BEGIN Listed records

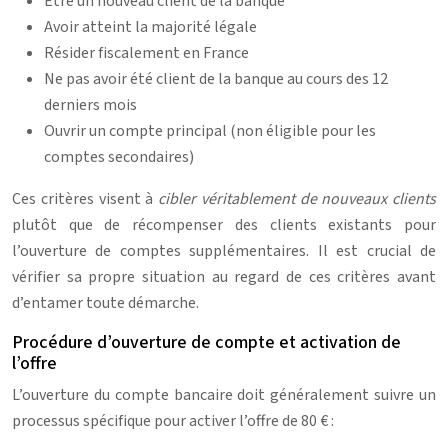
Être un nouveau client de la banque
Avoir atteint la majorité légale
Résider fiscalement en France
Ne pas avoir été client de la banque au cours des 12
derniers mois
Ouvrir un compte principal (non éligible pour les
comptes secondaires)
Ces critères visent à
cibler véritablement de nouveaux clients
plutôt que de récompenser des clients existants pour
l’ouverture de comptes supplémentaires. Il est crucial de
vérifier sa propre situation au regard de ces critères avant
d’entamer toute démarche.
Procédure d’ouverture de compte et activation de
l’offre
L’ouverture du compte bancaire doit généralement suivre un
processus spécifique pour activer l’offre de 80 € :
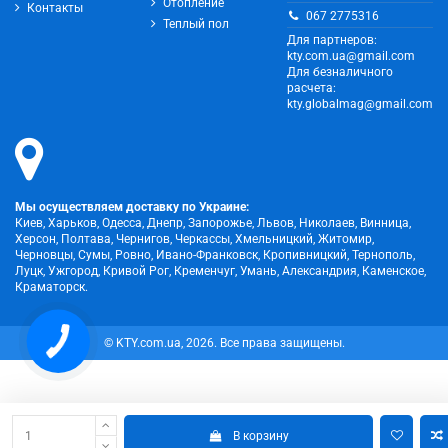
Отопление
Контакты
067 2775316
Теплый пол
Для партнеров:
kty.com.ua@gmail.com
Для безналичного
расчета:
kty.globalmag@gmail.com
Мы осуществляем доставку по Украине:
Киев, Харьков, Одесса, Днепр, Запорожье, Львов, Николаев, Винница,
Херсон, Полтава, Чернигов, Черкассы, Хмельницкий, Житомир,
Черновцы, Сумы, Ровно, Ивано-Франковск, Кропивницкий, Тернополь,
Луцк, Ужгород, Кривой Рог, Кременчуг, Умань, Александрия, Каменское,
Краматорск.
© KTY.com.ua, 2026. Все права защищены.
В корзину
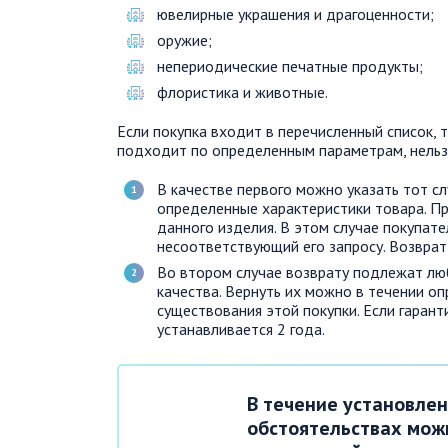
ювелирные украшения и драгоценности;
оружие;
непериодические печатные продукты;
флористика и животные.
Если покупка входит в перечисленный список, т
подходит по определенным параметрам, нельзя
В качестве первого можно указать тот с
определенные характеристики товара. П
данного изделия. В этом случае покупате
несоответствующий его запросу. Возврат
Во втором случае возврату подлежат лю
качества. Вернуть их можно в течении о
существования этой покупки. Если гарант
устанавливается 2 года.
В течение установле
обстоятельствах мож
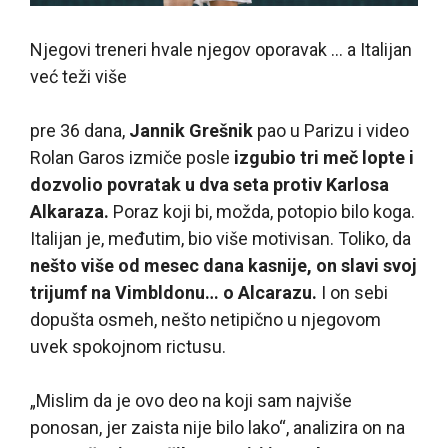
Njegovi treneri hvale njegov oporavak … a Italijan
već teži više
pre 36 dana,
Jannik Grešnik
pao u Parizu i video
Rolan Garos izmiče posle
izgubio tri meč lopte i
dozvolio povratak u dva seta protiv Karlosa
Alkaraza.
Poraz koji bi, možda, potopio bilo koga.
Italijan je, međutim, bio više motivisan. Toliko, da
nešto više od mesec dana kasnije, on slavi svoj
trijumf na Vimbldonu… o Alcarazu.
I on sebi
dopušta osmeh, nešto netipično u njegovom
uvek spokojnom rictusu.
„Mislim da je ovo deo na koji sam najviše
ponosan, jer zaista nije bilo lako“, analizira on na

END Listed records
BEGIN Listed records

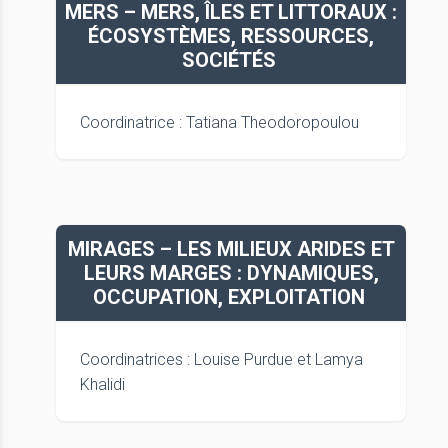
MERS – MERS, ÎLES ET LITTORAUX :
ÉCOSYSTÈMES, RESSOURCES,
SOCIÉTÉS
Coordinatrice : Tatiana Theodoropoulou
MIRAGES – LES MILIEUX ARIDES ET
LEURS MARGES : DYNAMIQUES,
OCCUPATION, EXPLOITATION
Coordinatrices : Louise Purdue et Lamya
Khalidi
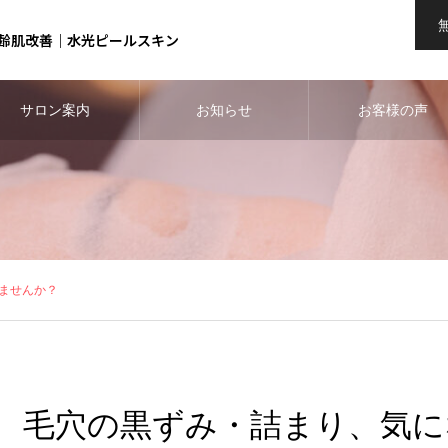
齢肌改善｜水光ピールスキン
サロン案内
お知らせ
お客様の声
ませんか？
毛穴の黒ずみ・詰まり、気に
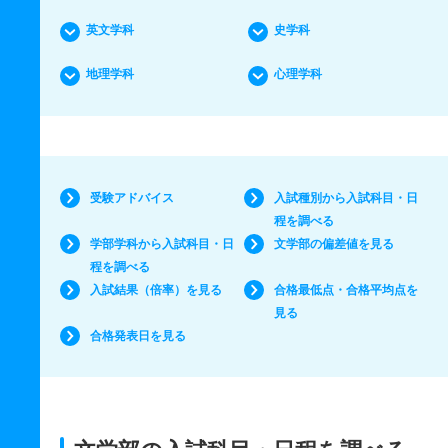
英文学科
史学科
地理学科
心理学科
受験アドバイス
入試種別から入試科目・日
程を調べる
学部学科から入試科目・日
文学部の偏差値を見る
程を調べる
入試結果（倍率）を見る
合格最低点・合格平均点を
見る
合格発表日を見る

END Listed records
BEGIN Listed records

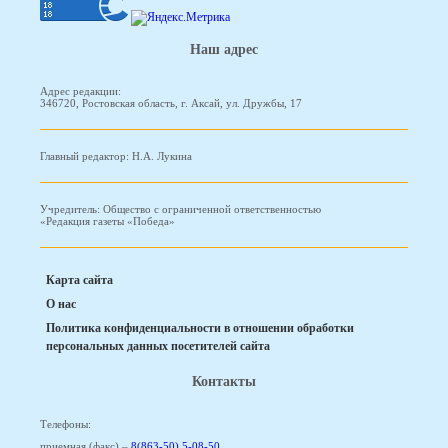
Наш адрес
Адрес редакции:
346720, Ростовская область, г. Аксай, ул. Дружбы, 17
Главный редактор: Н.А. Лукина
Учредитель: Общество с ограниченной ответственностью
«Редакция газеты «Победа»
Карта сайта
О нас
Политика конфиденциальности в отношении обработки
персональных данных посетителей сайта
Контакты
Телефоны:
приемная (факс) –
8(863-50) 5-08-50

END Listed records

— Instructions for the task —
Can you render the part of the records that opens with the line containing "MERS – MERS, ÎLES" and closes with the line containing "毛穴の黒ずみ・詰まり、気に" as a Markdown table with the columns Row and Line, numbering each line, skipping blank lines and leaving the pictures out?

— Problem solution —
| Row | Line |
|---|---|
| 1 | MERS – MERS, ÎLES ET LITTORAUX : |
| 2 | ÉCOSYSTÈMES, RESSOURCES, |
| 3 | SOCIÉTÉS |
| 4 | Coordinatrice : Tatiana Theodoropoulou |
| 5 | MIRAGES – LES MILIEUX ARIDES ET |
| 6 | LEURS MARGES : DYNAMIQUES, |
| 7 | OCCUPATION, EXPLOITATION |
| 8 | Coordinatrices : Louise Purdue et Lamya |
| 9 | Khalidi |
| 10 | 齢肌改善｜水光ピールスキン |
| 11 | サロン案内 |
| 12 | お知らせ |
| 13 | お客様の声 |
| 14 | ませんか？ |
| 15 | 毛穴の黒ずみ・詰まり、気に |